This study was conducted at University Hospital A in northern Japan from fiscal year (FY) 2017 to FY 2018. The hospital contained approximately 1,160 beds and 2,650 staff members including 530 physicians (some of whom were dentists), 1,260 nurses, and 80 pharmacists. The hospital used an electronic reporting system that required all staff members to report all types of errors and near misses. As such, this study defined the scope of incident reports to include these. The reporting system operated through a local broadband network from within the hospital, with all reports reviewed by a medical safety management department (MSMD).
Randomized control trials are likely to be challenging to conduct in this area, because finding sufficient units to randomize and suitable control groups will be challenging.14 This pilot study used a time-series design with comparisons before and after the intervention. The intervention examined in this pilot study consisted of four steps, the first of which was implemented in April 2018.
Step 1: Define reporting standards beginning in April 2018
The patient safety manual used at University Hospital A requires staff to report all incidents resulting from negligence, error, or failure. However, there was no standard requiring them to submit incident reports related to sentinel events. We, therefore, collaborated with MSMD members to define reporting standards for 33 topics and identified references related to adverse events,3 used Clavien-Dindo classification for complications,15 and investigated the reporting standards of several hospitals on their homepages. As shown in Table 1, these were distributed across three categories Part 1 was related to surgery; Part 2 was related to medical events other than surgery; and Part 3 included all other events. These reporting standards were then described in the manual and announced during a patient safety meeting attended by approximately 120 risk managers, who were then required to work as departmental educators. Monthly meetings were held with these risk managers to report on their experiences in that regard.

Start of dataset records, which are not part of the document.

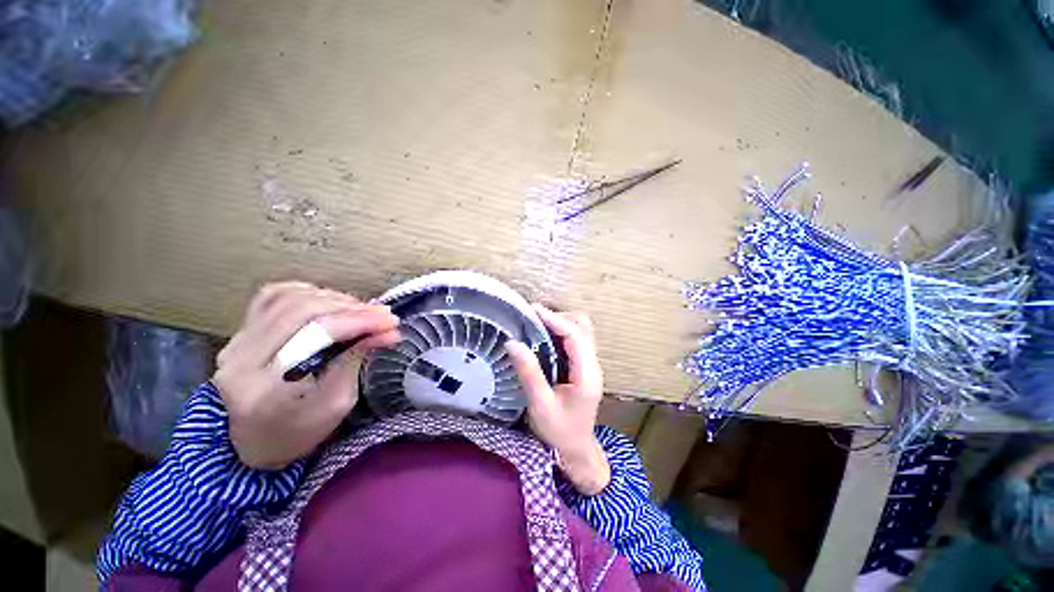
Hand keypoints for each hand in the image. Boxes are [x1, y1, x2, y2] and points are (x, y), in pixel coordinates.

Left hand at [214, 282, 400, 469]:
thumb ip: (355, 359)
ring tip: (361, 311)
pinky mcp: (240, 333)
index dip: (359, 321)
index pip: (316, 335)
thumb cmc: (302, 432)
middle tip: (383, 314)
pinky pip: (272, 296)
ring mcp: (236, 342)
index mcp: (264, 388)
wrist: (258, 442)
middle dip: (352, 308)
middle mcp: (240, 359)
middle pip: (303, 310)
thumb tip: (387, 330)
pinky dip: (307, 292)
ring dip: (333, 299)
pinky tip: (329, 301)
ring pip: (289, 298)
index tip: (391, 321)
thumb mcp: (338, 403)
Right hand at [506, 305, 609, 494]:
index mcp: (587, 374)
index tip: (533, 310)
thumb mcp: (540, 405)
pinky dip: (561, 332)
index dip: (555, 319)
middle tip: (533, 319)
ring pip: (581, 330)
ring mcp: (590, 364)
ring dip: (561, 323)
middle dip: (559, 318)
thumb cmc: (558, 431)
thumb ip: (529, 373)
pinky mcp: (584, 366)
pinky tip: (544, 337)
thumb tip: (512, 342)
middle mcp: (593, 365)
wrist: (576, 449)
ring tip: (537, 325)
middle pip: (583, 327)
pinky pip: (576, 339)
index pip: (575, 336)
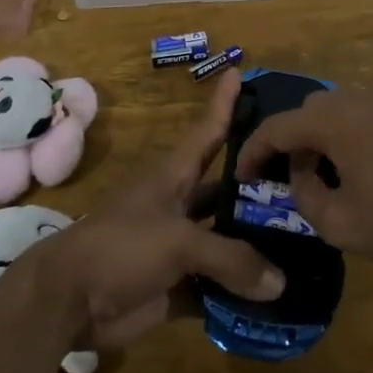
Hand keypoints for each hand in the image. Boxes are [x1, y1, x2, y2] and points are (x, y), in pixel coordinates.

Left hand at [29, 70, 283, 349]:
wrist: (67, 301)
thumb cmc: (120, 247)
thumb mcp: (178, 241)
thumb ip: (231, 258)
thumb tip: (280, 283)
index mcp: (173, 177)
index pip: (207, 132)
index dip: (224, 103)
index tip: (241, 71)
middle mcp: (178, 206)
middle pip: (225, 189)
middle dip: (259, 185)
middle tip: (305, 180)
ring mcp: (177, 247)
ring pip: (225, 240)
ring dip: (256, 245)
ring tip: (304, 243)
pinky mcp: (175, 286)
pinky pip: (216, 287)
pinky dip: (240, 293)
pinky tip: (278, 298)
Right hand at [233, 90, 372, 269]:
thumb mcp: (341, 224)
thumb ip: (306, 198)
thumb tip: (301, 177)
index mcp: (331, 121)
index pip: (276, 127)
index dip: (253, 151)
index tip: (243, 176)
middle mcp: (354, 99)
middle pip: (307, 112)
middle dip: (291, 143)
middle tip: (290, 178)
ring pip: (338, 111)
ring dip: (323, 138)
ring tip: (329, 176)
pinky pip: (366, 115)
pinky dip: (352, 135)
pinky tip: (367, 169)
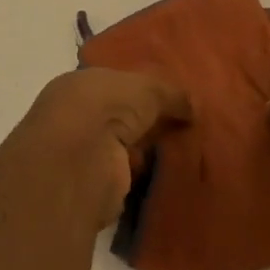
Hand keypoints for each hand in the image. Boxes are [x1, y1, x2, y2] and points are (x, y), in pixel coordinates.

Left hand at [2, 69, 191, 227]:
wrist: (81, 160)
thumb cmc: (107, 107)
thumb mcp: (148, 88)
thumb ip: (171, 94)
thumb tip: (193, 106)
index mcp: (79, 84)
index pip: (114, 84)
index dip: (142, 89)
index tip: (173, 98)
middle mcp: (76, 117)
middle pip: (119, 117)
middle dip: (147, 121)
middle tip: (187, 124)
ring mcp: (82, 153)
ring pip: (123, 147)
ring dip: (146, 150)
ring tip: (186, 149)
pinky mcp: (94, 186)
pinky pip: (127, 175)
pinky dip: (144, 175)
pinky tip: (169, 173)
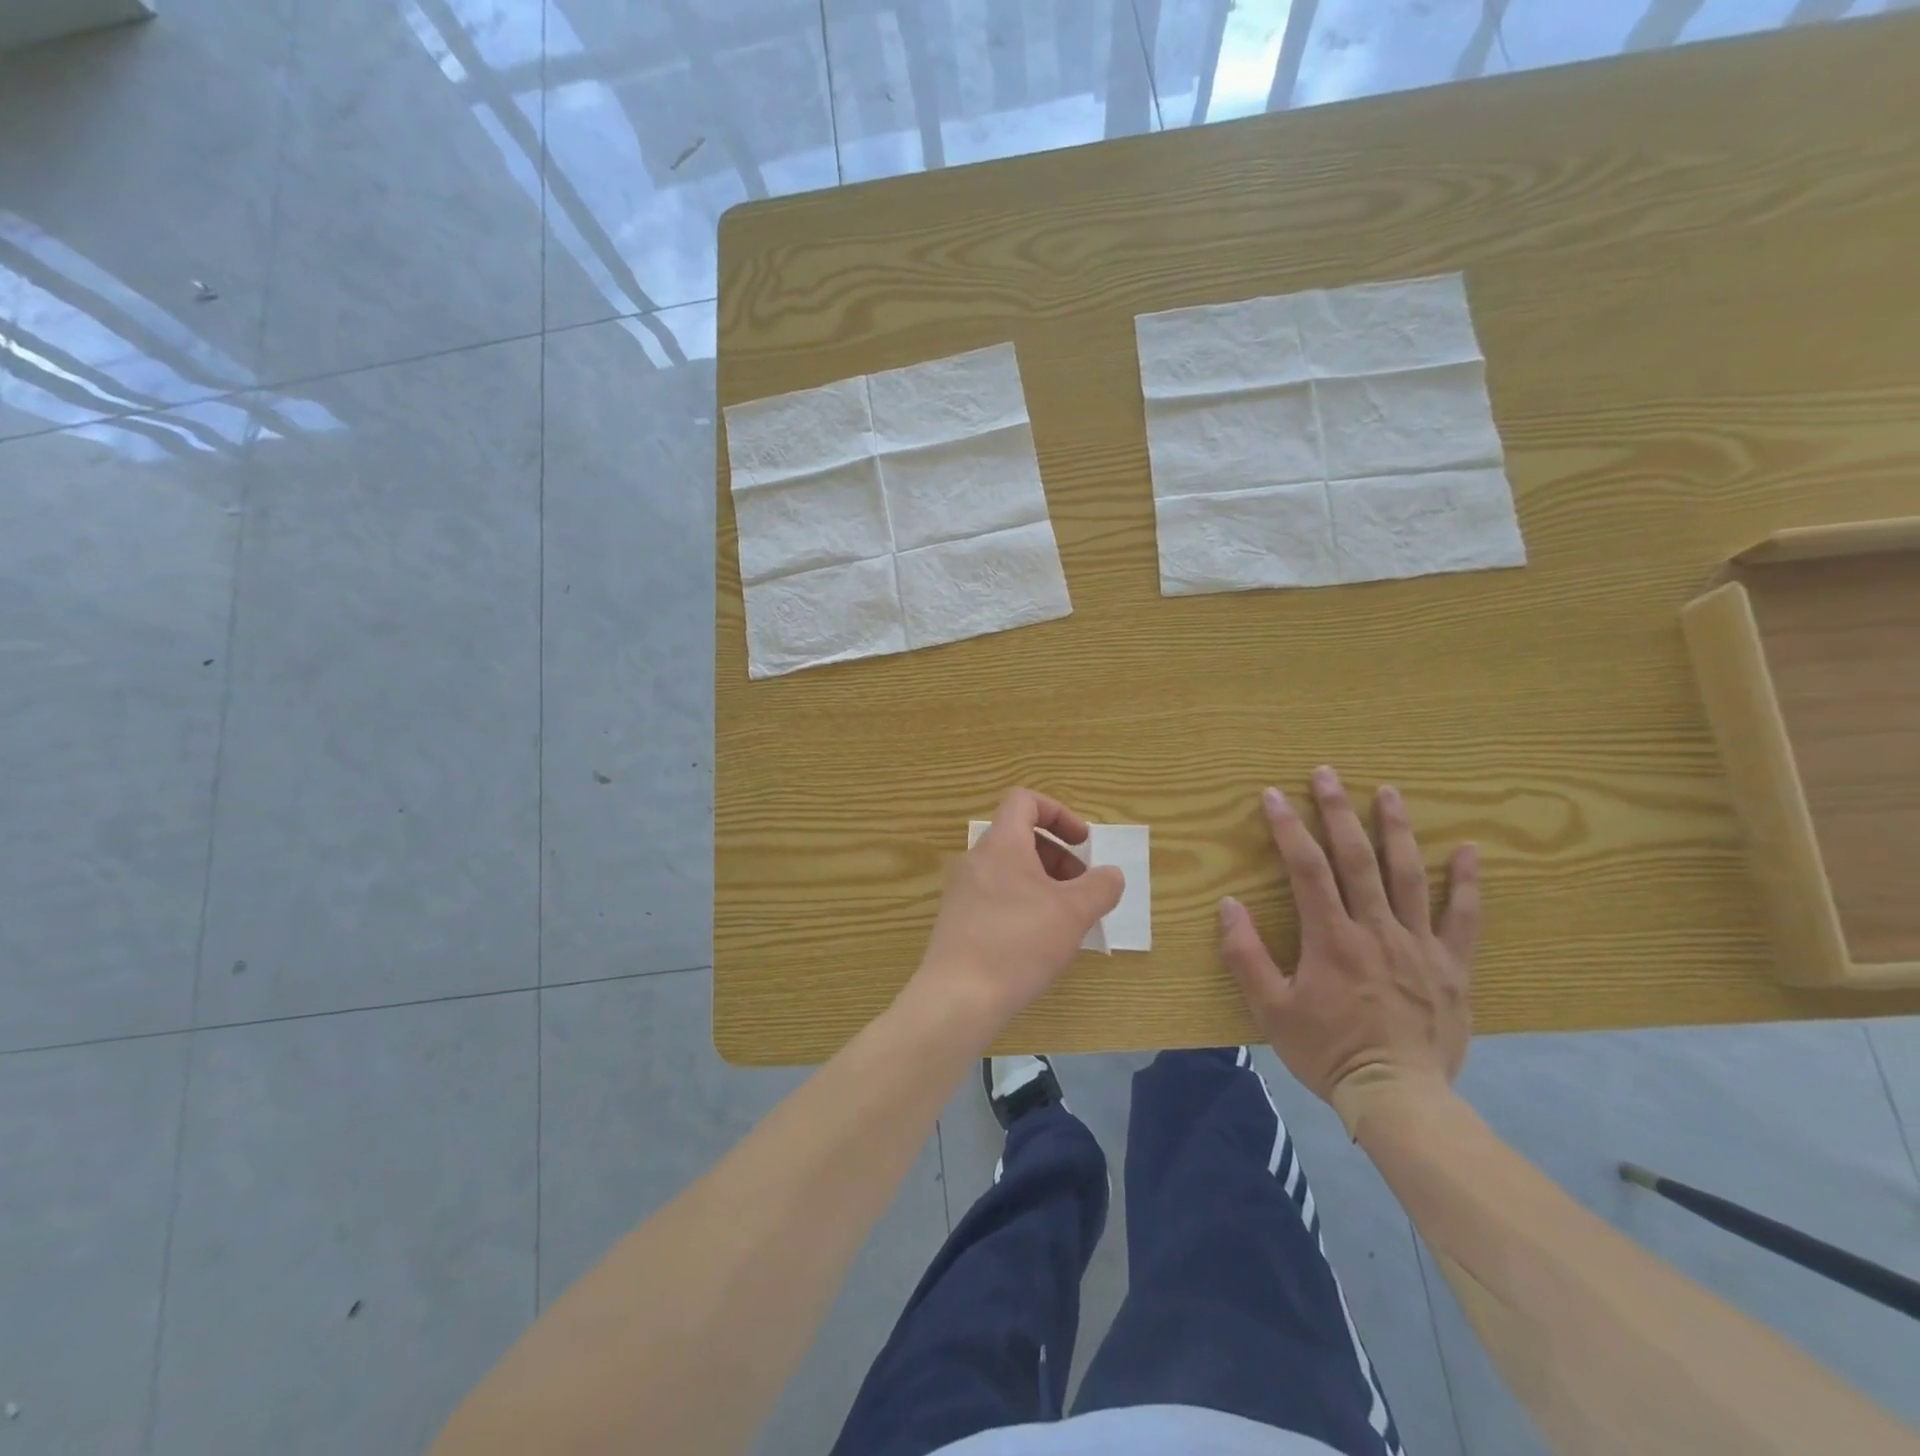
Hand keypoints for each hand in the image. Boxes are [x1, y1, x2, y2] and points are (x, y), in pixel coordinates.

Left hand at [909, 788, 1124, 1044]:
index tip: (1083, 844)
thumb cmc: (1019, 943)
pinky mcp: (957, 919)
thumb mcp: (1073, 913)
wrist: (958, 997)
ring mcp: (962, 890)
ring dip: (1043, 883)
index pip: (1024, 801)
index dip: (1059, 813)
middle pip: (1020, 836)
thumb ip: (1100, 887)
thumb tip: (1111, 875)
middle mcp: (976, 859)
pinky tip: (1039, 941)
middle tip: (1082, 889)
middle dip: (1058, 856)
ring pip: (1009, 869)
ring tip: (1066, 919)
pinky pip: (996, 895)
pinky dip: (1023, 903)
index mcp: (1001, 843)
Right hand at [1218, 767, 1479, 1135]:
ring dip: (1396, 829)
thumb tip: (1229, 905)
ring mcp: (1419, 946)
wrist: (1400, 1099)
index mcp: (1332, 939)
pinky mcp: (1452, 966)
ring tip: (1389, 791)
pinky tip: (1469, 850)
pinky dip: (1466, 882)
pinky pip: (1463, 917)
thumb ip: (1247, 956)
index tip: (1273, 796)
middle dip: (1339, 811)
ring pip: (1409, 875)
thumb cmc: (1328, 1052)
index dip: (1289, 829)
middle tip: (1327, 774)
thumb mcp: (1271, 1010)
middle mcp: (1377, 930)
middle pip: (1358, 859)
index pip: (1308, 869)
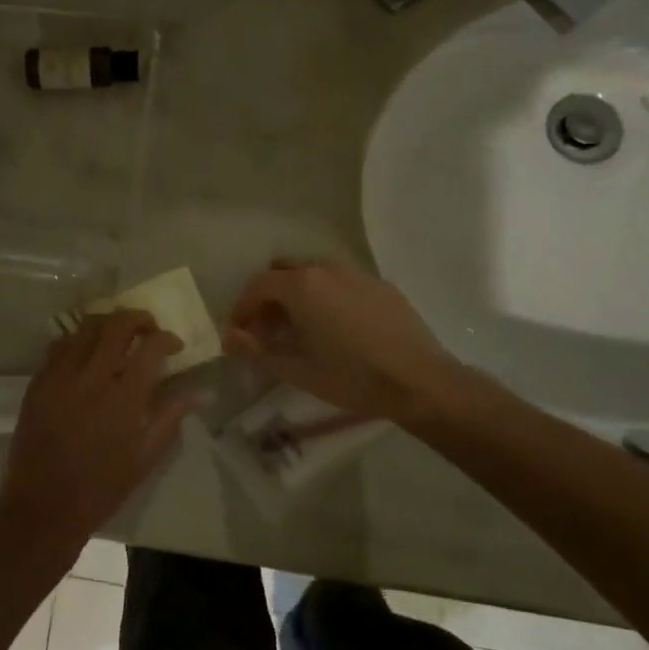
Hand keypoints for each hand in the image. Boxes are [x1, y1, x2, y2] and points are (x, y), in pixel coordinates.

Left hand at [0, 311, 191, 555]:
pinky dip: (78, 341)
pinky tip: (86, 355)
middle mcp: (92, 377)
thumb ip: (170, 417)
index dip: (167, 338)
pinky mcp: (38, 382)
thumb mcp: (145, 458)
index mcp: (124, 398)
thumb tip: (198, 392)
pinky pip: (59, 345)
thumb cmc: (101, 487)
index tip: (174, 346)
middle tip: (148, 330)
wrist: (43, 506)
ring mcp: (60, 376)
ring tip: (118, 337)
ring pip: (86, 327)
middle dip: (139, 319)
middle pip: (117, 324)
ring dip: (108, 324)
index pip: (151, 346)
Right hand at [224, 259, 462, 421]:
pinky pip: (341, 283)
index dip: (242, 308)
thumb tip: (229, 338)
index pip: (258, 285)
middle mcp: (326, 268)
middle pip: (284, 271)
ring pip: (314, 274)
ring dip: (297, 295)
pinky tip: (336, 329)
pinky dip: (326, 297)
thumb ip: (257, 350)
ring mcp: (357, 274)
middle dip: (269, 297)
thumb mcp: (296, 369)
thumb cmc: (350, 376)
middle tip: (267, 330)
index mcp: (301, 285)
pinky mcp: (380, 286)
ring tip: (300, 330)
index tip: (239, 332)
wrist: (419, 381)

Step 2: Improvements to create a sufficient incident reporting system since September 2018
University Hospital A was using its own electronic reporting system. However, clinical staff members asked the MSMD to improve this system because reporting forms were considered too long. A previous study suggested an appropriate reporting format in a single-page layout.11 The MSMD has an independent expert-trained department consisting of three nurses and one physician, and when there is lack of information on incident reports, they can call directly the incident reporter to obtain information. We therefore analyzed retrospective data and altered the question format from text input to select input, offered optional inputs rather than required inputs, and removed questions that were considered less important, reducing the total questions from 78 to 35. These efforts were designed to alleviate the burdens on incident reporters. These improvements reduced the time usually needed to enter one report from 20 minutes to 5–10 minutes. MSMD announced improvements and ways to use this system in the risk managers’ meeting, which was also useful for re-notifying them about ways to access and use it.
Step 3: Visualized feedback implemented by the hospital administrator since October 2018
The MSMD prepared and published monthly documents concerning the submission status of incident reports from physicians inside the hospital, while the director referred to these documents when meeting with representatives of the clinical departments consisting of physicians. The published monthly documents include the number of incident reports from physicians from each department and a description of severe cases. Severe cases are included to discuss prevention policies as part of the hospital’s risk management.
Step 4: Support and appropriate feedback as a leadership resource from the hospital administrator throughout FY 2018
The director and deputy director related to MSMD stated strongly that incident reports are crucial for hospital administration and do not entail personal liability after reporting The deputy director (also one of the risk managers) explained the importance of incident reporting for preventing similar incidents during one of the risk-manager meetings. He specifically explained that staff members who reported incidents would not receive inappropriate feedback from their bosses consequently. This was also established as a hospital rule and listed in the patient safety manual.
Data source and analysis
The MSMD collected data from April 2017 to March 2018. In this context, the administrator of individual information deleted personal identifiers such as patient names, identification numbers, and the names of hospital staff members. Data were then given to this study’s researchers. Data were varied, including reporting data (year/month/day), related personnel’s occupations, impact on the patient outcomes due to the event, and type of reports (medication errors, transfusion errors, etc.). Differences in the reporting rates before and after the intervention each month were estimated with the use of Newcombe method16 and compared with the use of chi-square tests. Additionally, we compared the number and types of reports. All analyses were performed using SAS statistical software, version 9.4 and JMP version 12.0 (SAS Institute, Cary, NC).
The MSMD collected incident reports for the hospital administration. This retrospective observational study analyzed this secondary data collected by the MSMD. The study was approved by the Ethics Committees at Iwate Medical University School of Medicine (Approval number: MH2018-073). The study involved only hospital staff members and not patients. No intervention was developed in this study. We obtained comprehensive agreements from participating hospital staff members and posted an official notice on the hospital’s website from 30 September to 31 October 2018. Moreover, participating hospital staff members could refuse to the use of data during the recruitment period. Trials Registry identification number for this study is UMIN-CTR (UMIN000041087), and the data of registration 13 July 2020 (Retrospectively registered).